**Exercise directions**
Only a number is required: the count of lines in the material below that contain "CROSS".

--- START ---

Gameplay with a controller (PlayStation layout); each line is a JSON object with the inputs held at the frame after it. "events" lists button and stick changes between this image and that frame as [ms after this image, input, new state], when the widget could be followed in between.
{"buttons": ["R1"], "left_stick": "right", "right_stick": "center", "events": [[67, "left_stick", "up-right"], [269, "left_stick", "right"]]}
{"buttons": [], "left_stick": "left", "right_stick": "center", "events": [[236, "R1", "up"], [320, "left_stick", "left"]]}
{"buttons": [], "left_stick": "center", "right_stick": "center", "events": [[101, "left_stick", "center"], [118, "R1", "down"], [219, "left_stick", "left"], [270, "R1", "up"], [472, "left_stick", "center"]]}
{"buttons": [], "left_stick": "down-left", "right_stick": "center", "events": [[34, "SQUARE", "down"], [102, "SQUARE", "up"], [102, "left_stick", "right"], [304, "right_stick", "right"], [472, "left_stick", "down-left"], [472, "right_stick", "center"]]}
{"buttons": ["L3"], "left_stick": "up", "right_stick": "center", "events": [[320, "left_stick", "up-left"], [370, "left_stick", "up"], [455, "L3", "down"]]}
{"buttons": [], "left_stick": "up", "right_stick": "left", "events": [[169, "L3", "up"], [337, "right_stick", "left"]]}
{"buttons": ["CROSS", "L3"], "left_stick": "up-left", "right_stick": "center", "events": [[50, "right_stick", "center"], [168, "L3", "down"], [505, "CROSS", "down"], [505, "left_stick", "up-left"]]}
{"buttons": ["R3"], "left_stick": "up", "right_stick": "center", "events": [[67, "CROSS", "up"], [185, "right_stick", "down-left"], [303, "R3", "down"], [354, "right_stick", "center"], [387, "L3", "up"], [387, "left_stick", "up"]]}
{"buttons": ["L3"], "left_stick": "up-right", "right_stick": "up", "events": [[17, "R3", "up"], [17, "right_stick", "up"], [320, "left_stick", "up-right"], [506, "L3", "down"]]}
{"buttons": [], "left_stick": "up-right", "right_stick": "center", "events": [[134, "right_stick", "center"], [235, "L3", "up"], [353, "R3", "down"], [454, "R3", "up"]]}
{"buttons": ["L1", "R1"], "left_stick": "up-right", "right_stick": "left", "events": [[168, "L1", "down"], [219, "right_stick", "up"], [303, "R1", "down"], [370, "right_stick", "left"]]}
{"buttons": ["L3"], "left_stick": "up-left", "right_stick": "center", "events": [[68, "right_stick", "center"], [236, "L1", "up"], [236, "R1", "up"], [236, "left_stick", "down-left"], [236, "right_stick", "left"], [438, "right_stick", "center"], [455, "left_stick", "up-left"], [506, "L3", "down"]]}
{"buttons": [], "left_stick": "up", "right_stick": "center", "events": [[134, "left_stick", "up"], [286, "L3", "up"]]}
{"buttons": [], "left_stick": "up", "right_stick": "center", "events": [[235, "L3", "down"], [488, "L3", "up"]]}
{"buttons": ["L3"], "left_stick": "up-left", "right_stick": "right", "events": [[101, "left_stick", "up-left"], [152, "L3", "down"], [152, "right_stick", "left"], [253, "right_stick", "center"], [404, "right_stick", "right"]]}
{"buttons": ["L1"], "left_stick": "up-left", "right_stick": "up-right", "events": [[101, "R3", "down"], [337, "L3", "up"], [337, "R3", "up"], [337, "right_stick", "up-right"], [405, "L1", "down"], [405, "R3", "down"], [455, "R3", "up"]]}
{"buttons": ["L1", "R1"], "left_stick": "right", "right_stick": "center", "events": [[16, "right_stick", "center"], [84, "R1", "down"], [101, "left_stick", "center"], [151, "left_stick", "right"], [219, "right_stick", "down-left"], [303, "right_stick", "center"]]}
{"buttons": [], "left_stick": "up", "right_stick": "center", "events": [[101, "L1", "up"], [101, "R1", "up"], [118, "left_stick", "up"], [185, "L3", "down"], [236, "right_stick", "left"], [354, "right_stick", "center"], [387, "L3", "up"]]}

--- END ---

**Answer to this problem**
2